_What to do_: Can you reproduce the part of the aquarium lighting thread that begins at the words "Well I am done" and stops after "too much light.", keeping every word and mark unchanged?

OMG so sorry...I didn't see those pics somehow. The 30 looks great. Good luck on that!


----------



## Levi (Mar 20, 2011)

ah ok  thanks I'm in love with the 30 already lol that giant rock helped


----------



## Kaiden32 (Sep 4, 2010)

haha. you don't have to worry so much about aquascaping if there are bigger pieces...


----------



## Levi (Mar 20, 2011)

the sucky part is the lighting. it will be 2-300 bucks for LEDS or I can get T5HO which I'm completely turned off on now with their heat, monthly expense and yearly replacement. I want corals though. Those are the best part of saltwater >.>


----------



## phys (Feb 4, 2011)

just do LEDs, they'll run cheaper from the day *after* you buy them. lol


----------



## Levi (Mar 20, 2011)

Well I am done with my lighting journey! I liked the metal halide but yeah... I found a group buy on some LEDs. They really make my coral pop! I took these pics with my cell phone. My point and shoot captured too much light.


----------



## phys (Feb 4, 2011)

awesome!


----------



## Levi (Mar 20, 2011)

thanks 

they were supposed to be one cord for blue and one cord for white but they made them with 2 buttons. I have to manually do the sunrise/sunset which sucks. Still though 180 LEDs with 3 cooling fans for 180 bucks lol. Can't be beat.


----------



## Kaiden32 (Sep 4, 2010)

Yeah, totally.


----------



## phys (Feb 4, 2011)

180 LEDs?! how many watts total is it?


----------



## Kaiden32 (Sep 4, 2010)

You will probably be good for pretty much anything you want as to corals if I'm not mistaken...


----------



## Levi (Mar 20, 2011)

sorry for the late reply lol. It's 120w and my mistake it's 119 LED










Hopefully good enough for all coral, some people ordered the same lights in another group buy a few months back and they warned me that they're really bright and have bleached some sps... so if I do sps it goes to the bottom :3 The manufacturer said it's equivalent to a 250w MH


----------



## phys (Feb 4, 2011)

_Data_:

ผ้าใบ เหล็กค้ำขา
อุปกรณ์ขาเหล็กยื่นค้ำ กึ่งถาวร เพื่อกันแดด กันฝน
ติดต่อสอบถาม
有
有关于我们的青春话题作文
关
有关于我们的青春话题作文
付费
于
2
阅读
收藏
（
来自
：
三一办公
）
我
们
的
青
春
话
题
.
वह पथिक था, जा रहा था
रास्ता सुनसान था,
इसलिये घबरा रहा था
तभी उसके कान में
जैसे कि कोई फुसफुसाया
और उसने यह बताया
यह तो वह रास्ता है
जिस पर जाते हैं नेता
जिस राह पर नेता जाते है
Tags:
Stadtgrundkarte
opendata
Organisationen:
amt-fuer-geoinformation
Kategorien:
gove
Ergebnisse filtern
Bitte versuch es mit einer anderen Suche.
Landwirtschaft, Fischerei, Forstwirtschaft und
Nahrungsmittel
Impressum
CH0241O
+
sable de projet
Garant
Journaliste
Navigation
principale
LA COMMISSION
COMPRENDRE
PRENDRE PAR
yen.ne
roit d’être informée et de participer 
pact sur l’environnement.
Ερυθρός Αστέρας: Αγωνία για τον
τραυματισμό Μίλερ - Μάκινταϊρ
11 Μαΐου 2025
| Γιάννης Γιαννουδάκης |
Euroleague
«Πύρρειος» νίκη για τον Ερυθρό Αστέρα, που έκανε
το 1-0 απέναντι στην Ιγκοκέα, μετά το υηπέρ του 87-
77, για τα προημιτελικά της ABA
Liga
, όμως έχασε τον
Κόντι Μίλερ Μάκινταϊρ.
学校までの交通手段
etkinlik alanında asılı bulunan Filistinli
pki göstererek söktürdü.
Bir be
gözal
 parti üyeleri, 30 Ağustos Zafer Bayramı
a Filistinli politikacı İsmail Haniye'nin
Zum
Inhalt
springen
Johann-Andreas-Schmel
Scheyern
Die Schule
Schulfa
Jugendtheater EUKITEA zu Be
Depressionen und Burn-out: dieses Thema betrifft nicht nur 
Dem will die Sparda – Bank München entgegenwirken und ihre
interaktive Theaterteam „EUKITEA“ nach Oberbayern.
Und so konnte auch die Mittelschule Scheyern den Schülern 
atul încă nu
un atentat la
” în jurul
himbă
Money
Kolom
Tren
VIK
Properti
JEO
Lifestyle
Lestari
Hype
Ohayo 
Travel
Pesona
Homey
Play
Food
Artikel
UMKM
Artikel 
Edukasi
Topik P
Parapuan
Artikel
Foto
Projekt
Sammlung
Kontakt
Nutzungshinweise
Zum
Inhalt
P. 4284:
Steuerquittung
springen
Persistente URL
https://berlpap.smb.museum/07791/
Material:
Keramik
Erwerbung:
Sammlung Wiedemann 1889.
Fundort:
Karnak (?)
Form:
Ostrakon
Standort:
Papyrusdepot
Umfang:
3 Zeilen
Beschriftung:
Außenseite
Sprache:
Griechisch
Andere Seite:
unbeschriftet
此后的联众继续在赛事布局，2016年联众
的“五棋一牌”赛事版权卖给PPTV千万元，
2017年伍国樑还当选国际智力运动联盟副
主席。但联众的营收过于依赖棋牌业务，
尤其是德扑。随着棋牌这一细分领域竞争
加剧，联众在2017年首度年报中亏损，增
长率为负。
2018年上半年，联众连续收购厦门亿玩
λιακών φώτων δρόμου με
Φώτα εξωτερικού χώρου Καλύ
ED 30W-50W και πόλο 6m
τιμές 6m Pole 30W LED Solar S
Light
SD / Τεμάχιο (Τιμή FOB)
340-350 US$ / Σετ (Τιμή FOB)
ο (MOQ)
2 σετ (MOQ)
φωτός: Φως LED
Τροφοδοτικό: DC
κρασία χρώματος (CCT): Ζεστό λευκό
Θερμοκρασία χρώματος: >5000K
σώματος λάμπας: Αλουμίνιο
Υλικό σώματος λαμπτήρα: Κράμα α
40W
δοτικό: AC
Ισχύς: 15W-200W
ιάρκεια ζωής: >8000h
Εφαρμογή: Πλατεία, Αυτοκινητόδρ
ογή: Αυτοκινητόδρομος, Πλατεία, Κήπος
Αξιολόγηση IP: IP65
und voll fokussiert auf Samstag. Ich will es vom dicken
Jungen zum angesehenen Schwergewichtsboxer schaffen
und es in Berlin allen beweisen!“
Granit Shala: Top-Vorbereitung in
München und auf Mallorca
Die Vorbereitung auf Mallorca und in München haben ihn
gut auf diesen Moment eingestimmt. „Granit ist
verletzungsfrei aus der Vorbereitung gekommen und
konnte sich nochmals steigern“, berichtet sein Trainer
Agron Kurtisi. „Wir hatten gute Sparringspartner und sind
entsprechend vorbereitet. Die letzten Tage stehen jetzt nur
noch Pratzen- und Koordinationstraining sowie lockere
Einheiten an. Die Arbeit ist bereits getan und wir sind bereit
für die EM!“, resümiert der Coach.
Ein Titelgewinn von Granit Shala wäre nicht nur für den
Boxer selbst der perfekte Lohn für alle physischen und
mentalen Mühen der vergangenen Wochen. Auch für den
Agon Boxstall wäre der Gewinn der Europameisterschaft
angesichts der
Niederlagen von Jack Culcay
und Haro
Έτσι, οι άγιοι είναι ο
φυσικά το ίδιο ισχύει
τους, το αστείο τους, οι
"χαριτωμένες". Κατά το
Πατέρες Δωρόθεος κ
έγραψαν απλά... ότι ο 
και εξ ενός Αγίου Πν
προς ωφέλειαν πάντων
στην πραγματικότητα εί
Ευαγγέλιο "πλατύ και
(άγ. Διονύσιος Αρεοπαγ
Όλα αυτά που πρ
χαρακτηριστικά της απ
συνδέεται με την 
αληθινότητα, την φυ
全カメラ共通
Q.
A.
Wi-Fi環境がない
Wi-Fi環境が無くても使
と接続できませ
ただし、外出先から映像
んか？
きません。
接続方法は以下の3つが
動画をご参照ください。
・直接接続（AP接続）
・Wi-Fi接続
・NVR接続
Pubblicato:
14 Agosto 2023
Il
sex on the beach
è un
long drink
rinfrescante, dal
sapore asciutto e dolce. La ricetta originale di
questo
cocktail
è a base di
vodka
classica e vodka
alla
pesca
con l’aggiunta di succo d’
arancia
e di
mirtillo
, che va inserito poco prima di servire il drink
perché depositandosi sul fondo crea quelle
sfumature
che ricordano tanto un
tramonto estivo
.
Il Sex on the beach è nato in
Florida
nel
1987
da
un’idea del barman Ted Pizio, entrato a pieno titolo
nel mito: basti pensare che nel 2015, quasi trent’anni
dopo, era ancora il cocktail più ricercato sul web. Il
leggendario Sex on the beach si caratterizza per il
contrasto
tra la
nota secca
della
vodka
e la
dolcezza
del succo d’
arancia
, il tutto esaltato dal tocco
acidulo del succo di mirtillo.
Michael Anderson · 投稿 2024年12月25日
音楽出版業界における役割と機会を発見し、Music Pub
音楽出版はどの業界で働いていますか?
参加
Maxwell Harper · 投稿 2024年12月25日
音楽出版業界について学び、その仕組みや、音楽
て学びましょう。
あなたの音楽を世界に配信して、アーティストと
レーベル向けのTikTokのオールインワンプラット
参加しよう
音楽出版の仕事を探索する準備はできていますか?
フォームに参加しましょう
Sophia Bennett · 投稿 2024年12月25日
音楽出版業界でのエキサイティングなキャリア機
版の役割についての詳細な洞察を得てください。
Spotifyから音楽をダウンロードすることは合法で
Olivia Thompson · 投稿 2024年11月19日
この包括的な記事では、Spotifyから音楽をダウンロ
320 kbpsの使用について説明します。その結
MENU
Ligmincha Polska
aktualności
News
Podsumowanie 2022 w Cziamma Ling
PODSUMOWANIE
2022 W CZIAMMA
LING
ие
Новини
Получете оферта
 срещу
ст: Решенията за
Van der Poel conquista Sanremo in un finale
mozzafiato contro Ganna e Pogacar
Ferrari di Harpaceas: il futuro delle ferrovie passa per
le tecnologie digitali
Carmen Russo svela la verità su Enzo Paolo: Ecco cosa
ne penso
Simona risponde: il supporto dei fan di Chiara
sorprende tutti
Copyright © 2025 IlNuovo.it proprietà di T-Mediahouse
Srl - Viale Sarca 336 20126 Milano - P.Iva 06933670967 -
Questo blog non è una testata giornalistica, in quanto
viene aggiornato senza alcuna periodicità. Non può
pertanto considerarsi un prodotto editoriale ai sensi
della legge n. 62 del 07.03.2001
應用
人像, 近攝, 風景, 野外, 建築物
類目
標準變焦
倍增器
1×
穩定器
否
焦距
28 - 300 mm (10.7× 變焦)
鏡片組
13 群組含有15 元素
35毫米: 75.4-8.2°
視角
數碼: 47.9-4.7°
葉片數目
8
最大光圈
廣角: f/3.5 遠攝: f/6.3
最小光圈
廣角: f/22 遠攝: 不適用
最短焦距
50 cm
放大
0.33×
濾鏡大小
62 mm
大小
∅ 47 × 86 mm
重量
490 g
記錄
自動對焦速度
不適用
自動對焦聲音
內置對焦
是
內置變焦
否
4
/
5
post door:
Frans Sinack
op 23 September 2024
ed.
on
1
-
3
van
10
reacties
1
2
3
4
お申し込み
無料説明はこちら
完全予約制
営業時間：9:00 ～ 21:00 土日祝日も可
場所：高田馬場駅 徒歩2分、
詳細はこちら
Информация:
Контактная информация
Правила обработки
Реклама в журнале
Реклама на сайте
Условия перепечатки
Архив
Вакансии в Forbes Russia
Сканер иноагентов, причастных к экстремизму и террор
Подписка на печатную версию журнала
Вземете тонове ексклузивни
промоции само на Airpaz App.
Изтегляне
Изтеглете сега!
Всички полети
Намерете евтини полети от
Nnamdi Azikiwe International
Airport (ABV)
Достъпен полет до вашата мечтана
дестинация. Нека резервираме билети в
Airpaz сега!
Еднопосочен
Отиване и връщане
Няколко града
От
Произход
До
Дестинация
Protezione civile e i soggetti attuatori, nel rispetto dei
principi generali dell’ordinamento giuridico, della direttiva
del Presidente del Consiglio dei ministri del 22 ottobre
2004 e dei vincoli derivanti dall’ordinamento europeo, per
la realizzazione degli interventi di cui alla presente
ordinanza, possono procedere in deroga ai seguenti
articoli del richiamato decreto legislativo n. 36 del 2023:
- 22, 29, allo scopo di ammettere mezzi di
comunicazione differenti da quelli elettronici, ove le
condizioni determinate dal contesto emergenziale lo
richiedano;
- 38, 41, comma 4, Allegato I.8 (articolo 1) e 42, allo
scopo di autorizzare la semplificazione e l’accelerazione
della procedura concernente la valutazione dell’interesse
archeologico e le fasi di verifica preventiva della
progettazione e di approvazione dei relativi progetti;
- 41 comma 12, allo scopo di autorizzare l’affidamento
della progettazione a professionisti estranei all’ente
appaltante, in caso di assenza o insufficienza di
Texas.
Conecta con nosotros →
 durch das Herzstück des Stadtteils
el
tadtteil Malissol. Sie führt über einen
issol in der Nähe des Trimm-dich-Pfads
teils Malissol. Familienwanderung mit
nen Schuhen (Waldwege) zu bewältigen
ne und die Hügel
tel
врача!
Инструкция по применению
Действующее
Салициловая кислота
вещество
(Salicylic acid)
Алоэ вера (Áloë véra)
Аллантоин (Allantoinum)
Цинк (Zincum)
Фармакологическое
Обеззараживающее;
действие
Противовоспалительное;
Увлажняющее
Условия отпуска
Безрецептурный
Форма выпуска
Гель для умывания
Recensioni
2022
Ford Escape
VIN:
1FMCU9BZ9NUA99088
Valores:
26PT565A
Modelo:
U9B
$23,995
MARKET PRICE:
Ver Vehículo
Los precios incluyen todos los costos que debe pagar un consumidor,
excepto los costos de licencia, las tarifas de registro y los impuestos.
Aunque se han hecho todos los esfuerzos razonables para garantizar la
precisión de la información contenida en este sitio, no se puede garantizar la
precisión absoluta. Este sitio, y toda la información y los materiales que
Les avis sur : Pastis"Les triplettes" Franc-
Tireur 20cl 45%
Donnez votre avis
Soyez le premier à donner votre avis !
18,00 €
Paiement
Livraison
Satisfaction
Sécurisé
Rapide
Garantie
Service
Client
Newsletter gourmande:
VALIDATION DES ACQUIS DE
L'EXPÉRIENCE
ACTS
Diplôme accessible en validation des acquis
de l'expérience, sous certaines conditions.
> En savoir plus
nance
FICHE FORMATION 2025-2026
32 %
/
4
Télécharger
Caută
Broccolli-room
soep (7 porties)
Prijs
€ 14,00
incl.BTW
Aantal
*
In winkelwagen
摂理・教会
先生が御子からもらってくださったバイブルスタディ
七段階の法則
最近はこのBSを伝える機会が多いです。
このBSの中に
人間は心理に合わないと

_Output for this task_:
Well I am done with my lighting journey! I liked the metal halide but yeah... I found a group buy on some LEDs. They really make my coral pop! I took these pics with my cell phone. My point and shoot captured too much light.